I’m Doing Better But I’m Not Okay

Mental health continues to be a taboo topic.

Severe depression, suicidal thoughts, and overwhelming feelings of worthlessness are not topics that encourage enthusiastic conversation. Instead, the same feelings that thrive in isolation are damned to stay there. Without dialogue, without humanity, without understanding, growing into a deadly toxic poison, threatening the very essence of human existence.

And once you find yourself at the bottom of that hole, the climb back to the top is so much longer than you want or others hope.

That’s not just a theory to me, it’s my personal experience.

Just over a year ago, I was lower than I ever wanted or expected to be. While I have struggled with periods of depression for years, I had never been this bad. Maybe it was the logical extension of a melancholy personality battered by life? Plus, six months of a global pandemic and burnout that I had denied for years. I believed it would be okay if I could just disconnect for long enough to let my brain and emotions recover. But there was never enough time, always too many demands and responsibilities and too many people to disappoint. So I descended to a low that, simply put, I don’t ever want to see again. I am very grateful to have survived.

With a supportive wife and family, understanding colleagues, and some excellent friends, I started a journey back towards health. Four months off work, a lot of therapy sessions, and a gradual reintegration leave me doing better, but I’m not okay.
I know everyone wants me to be okay. And honestly, I do, too, but it took nearly a lifetime to reach the bottom, so the climb back up might take a while.

So what am I trying to say?

Well, the stats indicate that one in four people deal with mental health issues.

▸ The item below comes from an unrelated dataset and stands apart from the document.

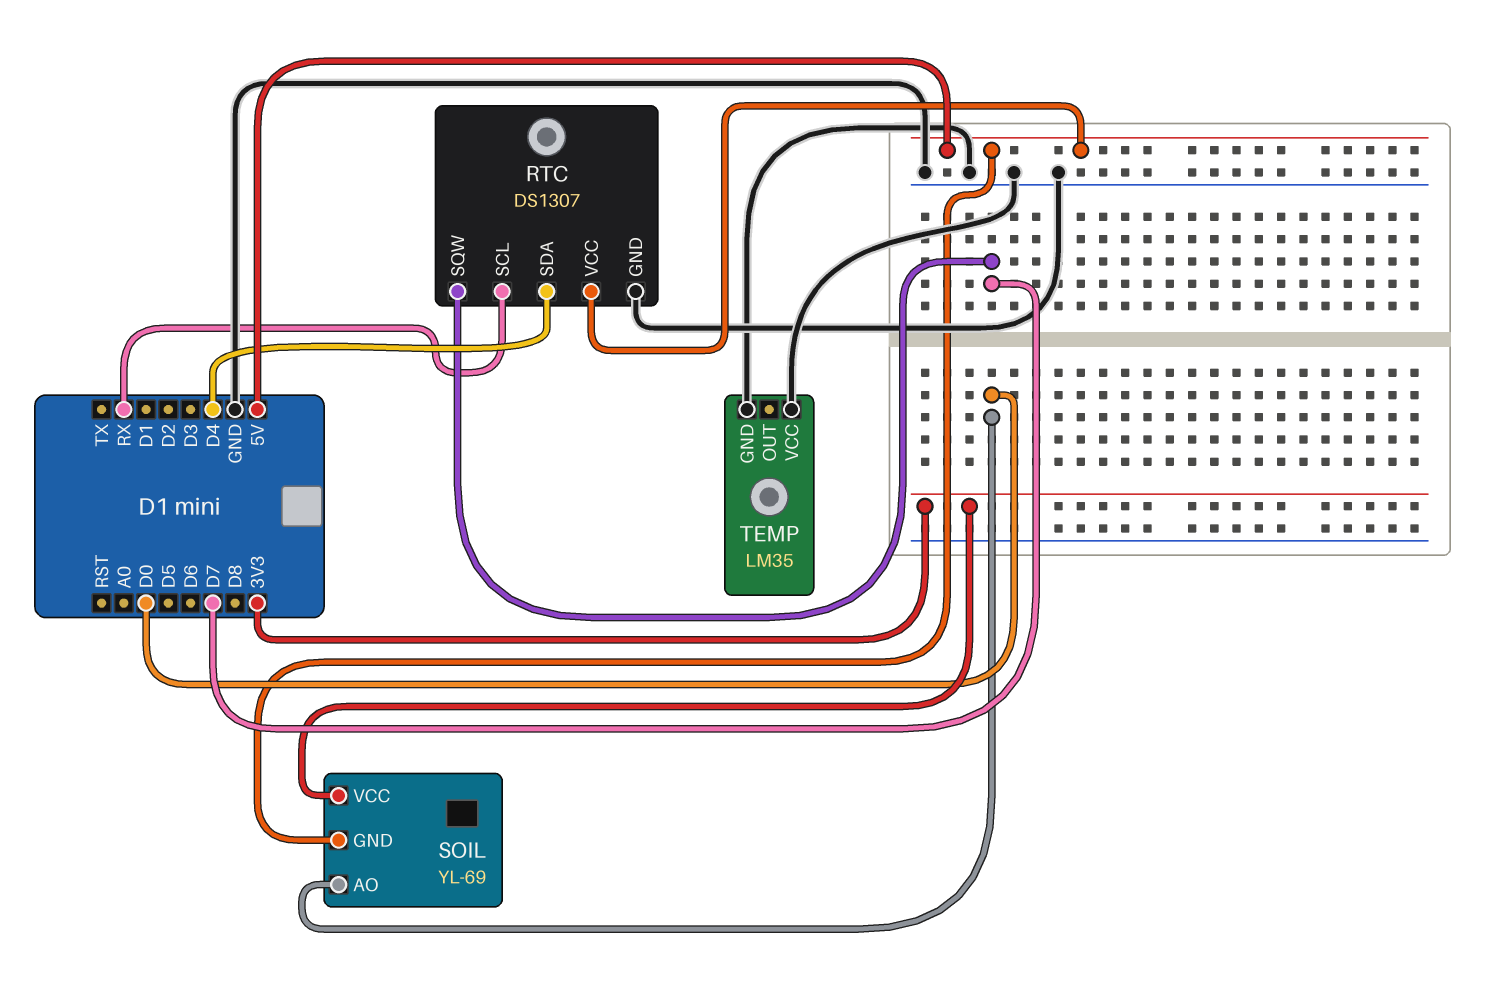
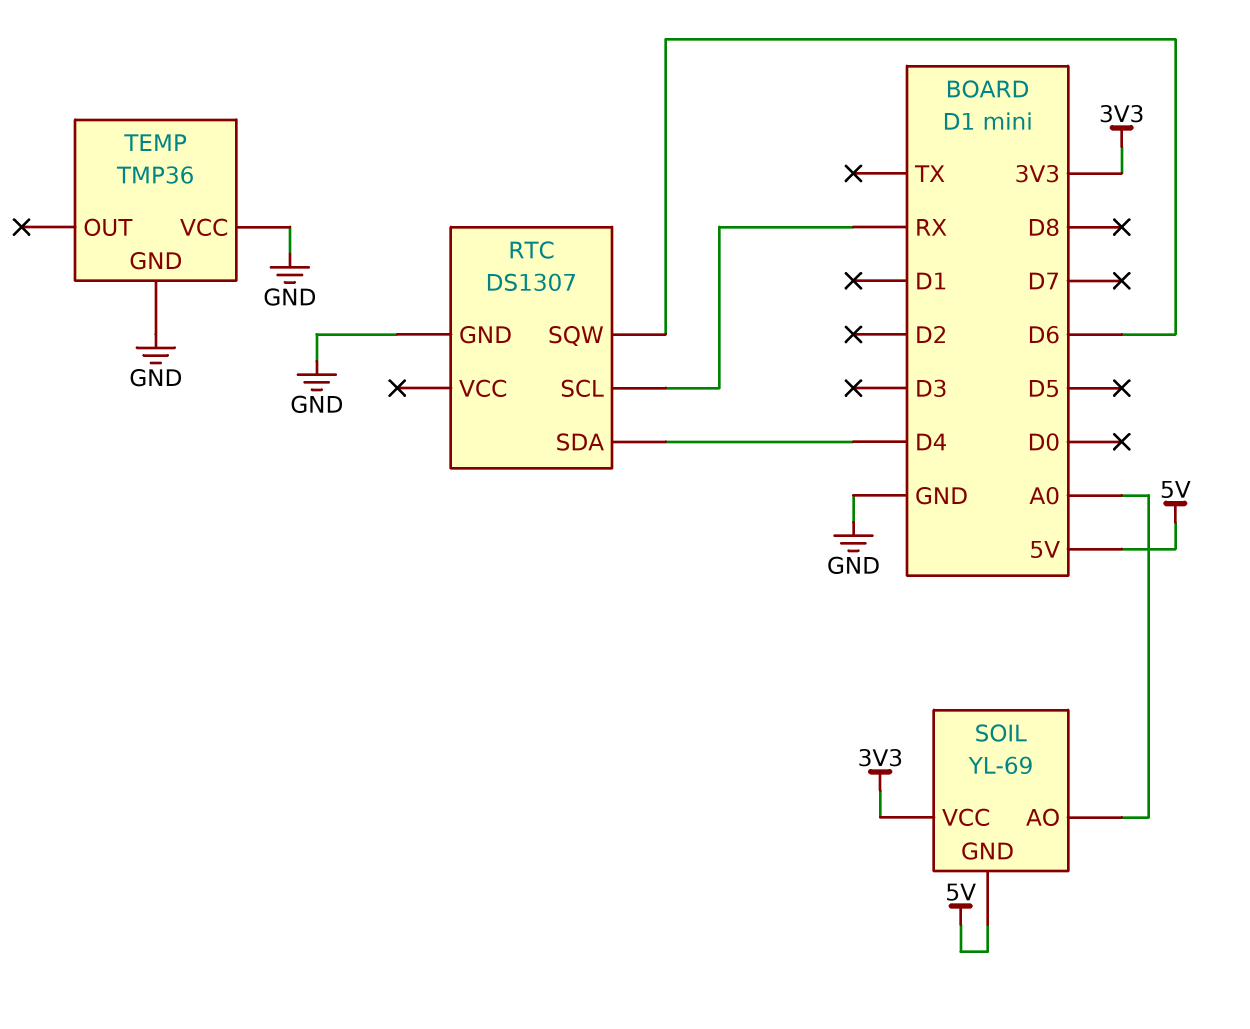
RTC pin SQW: D7 -> D6
RTC pin VCC: 5V -> none
SOIL pin AO: D0 -> A0
TEMP: LM35 -> TMP36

But not surprisingly, many of us have learned to hide it well. If someone is close to you or not so close and you see a crack in that code of silence, respect it but don’t ignore it. It’s probably more severe than you think. Don’t trivialize it by saying you understand because, frankly, you probably don’t. The best you can do is listen and encourage the conversation because talking is the path to better. And walking together on the path to better is the most significant thing you add to the journey.

I am incredibly grateful for the grace I received. I’m still on the journey, and while I’m doing better, I’m still not okay. …But one day I will be!